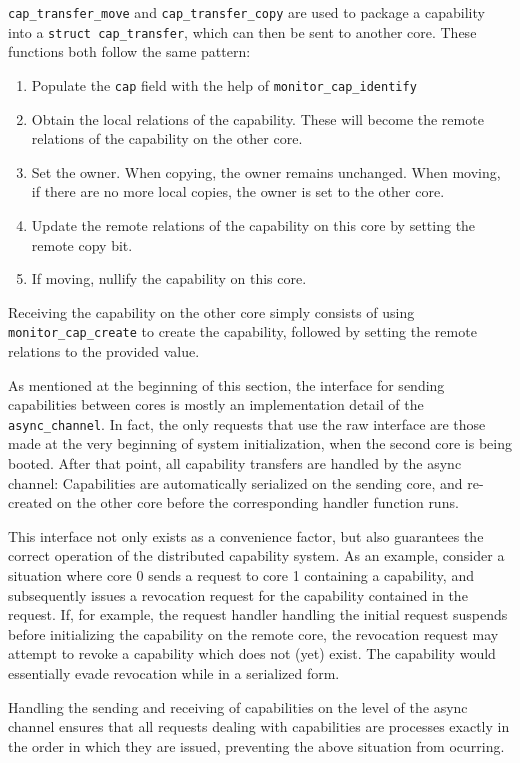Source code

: \texttt{cap\_transfer\_move} and \texttt{cap\_transfer\_copy} are used to package a capability into a \texttt{struct cap\_transfer}, which can then be sent to another core. These functions both follow the same pattern:
\begin{enumerate}
    \item Populate the \texttt{cap} field with the help of \texttt{monitor\_cap\_identify}
    \item Obtain the local relations of the capability. These will become the remote relations of the capability on the other core.
    \item Set the owner. When copying, the owner remains unchanged. When moving, if there are no more local copies, the owner is set to the other core. 
    \item Update the remote relations of the capability on this core by setting the remote copy bit.
    \item If moving, nullify the capability on this core.
\end{enumerate}

Receiving the capability on the other core simply consists of using \texttt{monitor\_cap\_create} to create the capability, followed by setting the remote relations to the provided value.

As mentioned at the beginning of this section, the interface for sending capabilities between cores is mostly an implementation detail of the \texttt{async\_channel}. In fact, the only requests that use the raw interface are those made at the very beginning of system initialization, when the second core is being booted. After that point, all capability transfers are handled by the async channel: Capabilities are automatically serialized on the sending core, and re-created on the other core before the corresponding handler function runs.

This interface not only exists as a convenience factor, but also guarantees the correct operation of the distributed capability system. As an example, consider a situation where core 0 sends a request to core 1 containing a capability, and subsequently issues a revocation request for the capability contained in the request. If, for example, the request handler handling the initial request suspends before initializing the capability on the remote core, the revocation request may attempt to revoke a capability which does not (yet) exist. The capability would essentially evade revocation while in a serialized form.

Handling the sending and receiving of capabilities on the level of the async channel ensures that all requests dealing with capabilities are processes exactly in the order in which they are issued, preventing the above situation from ocurring.

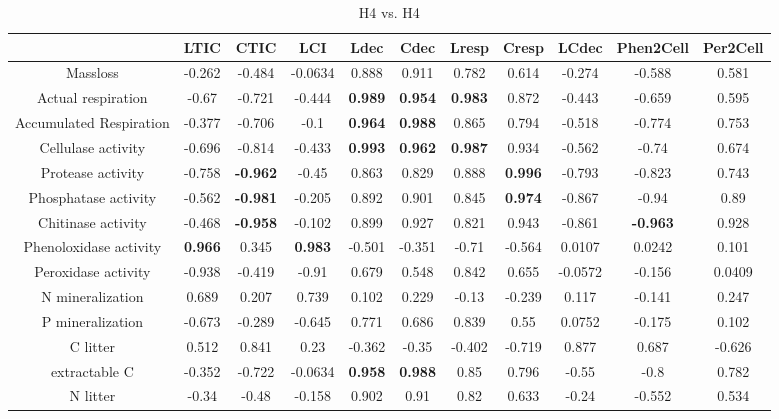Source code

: \documentclass[authoryear,preprint,review,12pt]{elsarticle}
\begin{document}
\begin{table}[h!]
\begin{center}
\caption{H4 vs. H4}
\label{morecorr1}
{\tiny
\begin{tabular}{ccccccccccc}
  \hline
 & LTIC & CTIC & LCI & Ldec & Cdec & Lresp & Cresp & LCdec & Phen2Cell & Per2Cell \\ 
  \hline
Massloss & -0.262 & -0.484 & -0.0634 & 0.888 & 0.911 & 0.782 & 0.614 & -0.274 & -0.588 & 0.581 \\ 
  Actual respiration & -0.67 & -0.721 & -0.444 & \textbf{ 0.989 } & \textbf{ 0.954 } & \textbf{ 0.983 } & 0.872 & -0.443 & -0.659 & 0.595 \\ 
  Accumulated Respiration & -0.377 & -0.706 & -0.1 & \textbf{ 0.964 } & \textbf{ 0.988 } & 0.865 & 0.794 & -0.518 & -0.774 & 0.753 \\ 
  Cellulase activity & -0.696 & -0.814 & -0.433 & \textbf{ 0.993 } & \textbf{ 0.962 } & \textbf{ 0.987 } & 0.934 & -0.562 & -0.74 & 0.674 \\ 
  Protease activity & -0.758 & \textbf{ -0.962 } & -0.45 & 0.863 & 0.829 & 0.888 & \textbf{ 0.996 } & -0.793 & -0.823 & 0.743 \\ 
  Phosphatase activity & -0.562 & \textbf{ -0.981 } & -0.205 & 0.892 & 0.901 & 0.845 & \textbf{ 0.974 } & -0.867 & -0.94 & 0.89 \\ 
  Chitinase activity & -0.468 & \textbf{ -0.958 } & -0.102 & 0.899 & 0.927 & 0.821 & 0.943 & -0.861 & \textbf{ -0.963 } & 0.928 \\ 
  Phenoloxidase activity & \textbf{ 0.966 } & 0.345 & \textbf{ 0.983 } & -0.501 & -0.351 & -0.71 & -0.564 & 0.0107 & 0.0242 & 0.101 \\ 
  Peroxidase activity & -0.938 & -0.419 & -0.91 & 0.679 & 0.548 & 0.842 & 0.655 & -0.0572 & -0.156 & 0.0409 \\ 
  N mineralization & 0.689 & 0.207 & 0.739 & 0.102 & 0.229 & -0.13 & -0.239 & 0.117 & -0.141 & 0.247 \\ 
  P mineralization & -0.673 & -0.289 & -0.645 & 0.771 & 0.686 & 0.839 & 0.55 & 0.0752 & -0.175 & 0.102 \\ 
  C litter & 0.512 & 0.841 & 0.23 & -0.362 & -0.35 & -0.402 & -0.719 & 0.877 & 0.687 & -0.626 \\ 
  extractable C & -0.352 & -0.722 & -0.0634 & \textbf{ 0.958 } & \textbf{ 0.988 } & 0.85 & 0.796 & -0.55 & -0.8 & 0.782 \\ 
  N litter & -0.34 & -0.48 & -0.158 & 0.902 & 0.91 & 0.82 & 0.633 & -0.24 & -0.552 & 0.534 \\ 

\end{tabular}}
\end{center}
\end{table}
\end{document}
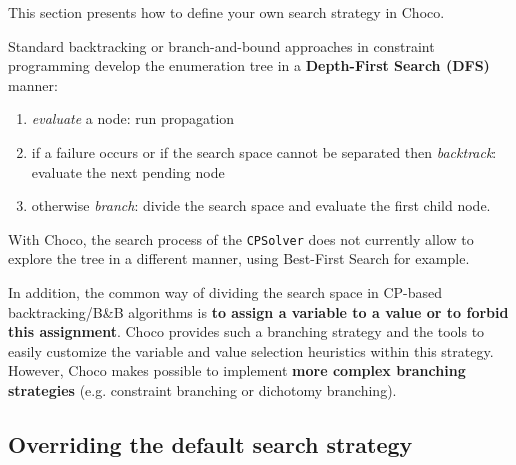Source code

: This section presents how to define your own search strategy in Choco. 
\begin{note}
  Standard backtracking or branch-and-bound approaches in constraint programming develop the enumeration tree in a \textbf{Depth-First Search (DFS)} manner:
  \begin{enumerate}
  \item \emph{evaluate} a node: run propagation 
  \item if a failure occurs or if the search space cannot be separated then \emph{backtrack}: evaluate the next pending node
  \item otherwise \emph{branch}: divide the search space and evaluate the first child node.
  \end{enumerate}
  With Choco, the search process of the \texttt{CPSolver} does not currently allow to explore the tree in a different manner, using Best-First Search for example. 

  In addition, the common way of dividing the search space in CP-based backtracking/B\&B algorithms is \textbf{to assign a variable to a value or to forbid this assignment}. Choco provides such a branching strategy and the tools to easily customize the variable and value selection heuristics within this strategy. However, Choco makes possible to implement \textbf{more complex branching strategies} (e.g. constraint branching or dichotomy branching).
\end{note}


\subsection{Overriding the default search strategy}\label{solver:overridethedefaultsearchstrategy}\hypertarget{solver:overridethedefaultsearchstrategy}{}



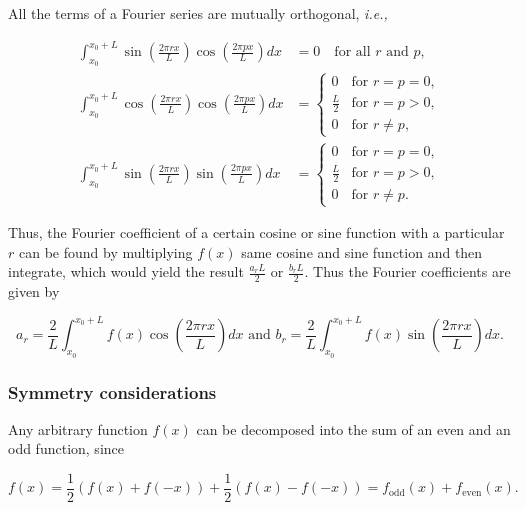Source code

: \documentclass[english,a4paper,12pt]{report}
\begin{document}
All the terms of a Fourier series are mutually orthogonal, \textit{i.e.,} 

\begin{equation}
    \begin{aligned}
        \int_{x_0}^{x_0+L} \sin\left(\frac{2\pi r x}{L}\right) \cos\left(\frac{2\pi p x}{L}\right) dx &= 0 \quad \text{for all } r \text{ and } p, \\
        \int_{x_0}^{x_0+L} \cos\left(\frac{2\pi r x}{L}\right) \cos\left(\frac{2\pi p x}{L}\right) dx &=
\begin{cases} 
    0 & \text{for } r = p = 0, \\
    \frac{L}{2} & \text{for } r = p > 0, \\
    0 & \text{for } r \neq p,
\end{cases} \\
\int_{x_0}^{x_0+L} \sin\left(\frac{2\pi r x}{L}\right) \sin\left(\frac{2\pi p x}{L}\right) dx &=
\begin{cases} 
    0 & \text{for } r = p = 0, \\
    \frac{L}{2} & \text{for } r = p > 0, \\
    0 & \text{for } r \neq p.
\end{cases}
    \end{aligned}
\end{equation}

Thus, the Fourier coefficient of a certain cosine or sine function with a particular \(r\) can be found by multiplying \(f(x)\) same cosine and sine function and then integrate, which would yield the result \(\frac{a_{r} L}{2} \text { or } \frac{b_{r}L }{2} \). Thus the Fourier coefficients are given by 

\begin{equation}
    a_{r} = \frac{2}{L} \int_{x_0}^{x_0 + L} f(x) \cos \left( \frac{2\pi rx}{L}  \right) dx \text { and } b_{r} = \frac{2}{L} \int_{x_0 }^{x_0 + L} f(x) \sin \left( \frac{2\pi rx}{L}  \right) dx.   
\end{equation}

\subsubsection{Symmetry considerations}

Any arbitrary function \(f(x)\) can be decomposed into the sum of an even and an odd function, since

\begin{equation}
    f(x) = \frac{1}{2}(f(x) + f(-x)) + \frac{1}{2} (f(x) - f(-x)) = f_{\text{odd} }(x) + f_{\text{even} }(x).
\end{equation}
\end{document}
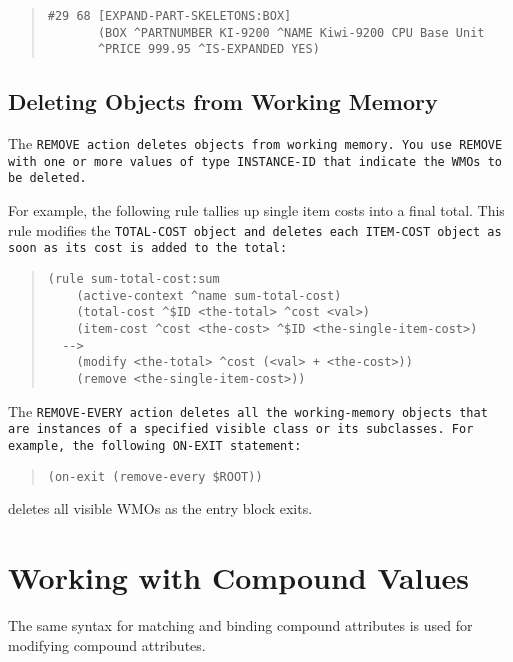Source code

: \begin{quote}
\begin{verbatim}
#29 68 [EXPAND-PART-SKELETONS:BOX] 
       (BOX ^PARTNUMBER KI-9200 ^NAME Kiwi-9200 CPU Base Unit 
       ^PRICE 999.95 ^IS-EXPANDED YES)
\end{verbatim}
\end{quote}

\subsection{Deleting Objects from Working Memory}

The \tt{REMOVE} action deletes objects from working memory. You use
\tt{REMOVE} with one or more values of type \tt{INSTANCE-ID} that
indicate the WMOs to be deleted.

For example, the following rule tallies up single item costs into a
final total. This rule modifies the \tt{TOTAL-COST} object and deletes
each \tt{ITEM-COST} object as soon as its cost is added to the total:

\begin{quote}
\begin{verbatim}
(rule sum-total-cost:sum
    (active-context ^name sum-total-cost)
    (total-cost ^$ID <the-total> ^cost <val>)
    (item-cost ^cost <the-cost> ^$ID <the-single-item-cost>)
  -->
    (modify <the-total> ^cost (<val> + <the-cost>))
    (remove <the-single-item-cost>))
\end{verbatim}
\end{quote}

The \tt{REMOVE-EVERY} action deletes all the working-memory objects
that are instances of a specified visible class or its subclasses. For
example, the following \tt{ON-EXIT} statement:

\begin{quote}
\begin{verbatim}
(on-exit (remove-every $ROOT))
\end{verbatim}
\end{quote}

deletes all visible WMOs as the entry block exits.

\section{Working with Compound Values}

The same syntax for matching and binding compound attributes is used
for modifying compound attributes.

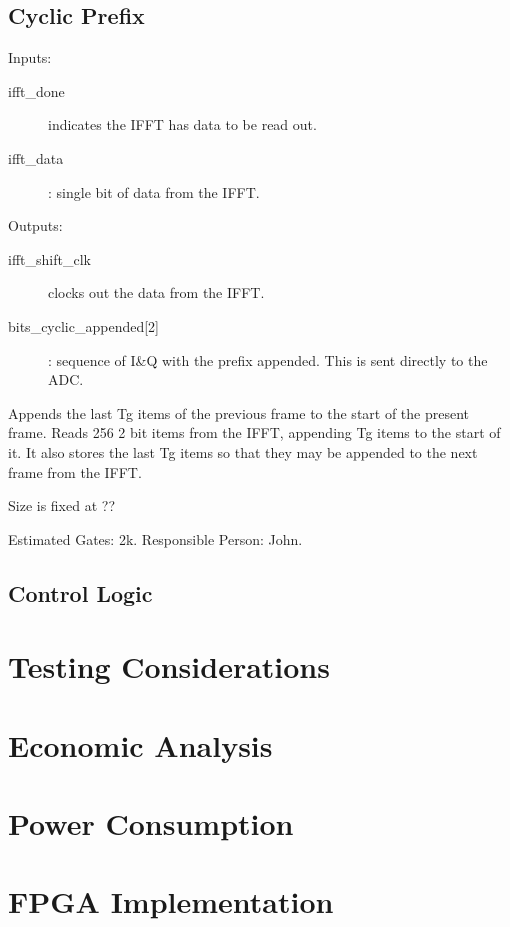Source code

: \documentclass[dvips,10pt,twocolumn]{article}
\begin{document}
	\subsection{Cyclic Prefix}
	\label{sec:cyclic_prefix}
	\begin{description}
		\item{Inputs:}
		\begin{description}
			\item[ifft\_done] indicates the IFFT has
				data to be read out.
			\item[ifft\_data] : single bit of data from
				the IFFT.
		\end{description}
		\item{Outputs:}
		\begin{description}
			\item[ifft\_shift\_clk] clocks out the data from the IFFT.
			\item[bits\_cyclic\_appended{[2]}]: sequence of
				I\&Q with the prefix appended.
				This is sent directly to the ADC.
		\end{description}
	\end{description}

	Appends the last Tg items of the previous frame to the start of the
	present frame.  Reads 256 2 bit items from the IFFT, appending Tg
	items to the start of it. It also stores the last Tg items so that
	they may be appended to the next frame from the IFFT.

	Size is fixed at ??

	Estimated Gates: 2k.
	Responsible Person: John.

	\subsection{Control Logic}
	\label{sec:ctrl}

\section{Testing Considerations}
\section{Economic Analysis}
\section{Power Consumption}
\section{FPGA Implementation}
\end{document}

════════════════

--- Exercise directions ---
Lines above that have "total": copy each of them.

--- Answer box ---
final total. This rule modifies the \tt{TOTAL-COST} object and deletes
each \tt{ITEM-COST} object as soon as its cost is added to the total:
(rule sum-total-cost:sum
    (active-context ^name sum-total-cost)
    (total-cost ^$ID <the-total> ^cost <val>)
    (modify <the-total> ^cost (<val> + <the-cost>))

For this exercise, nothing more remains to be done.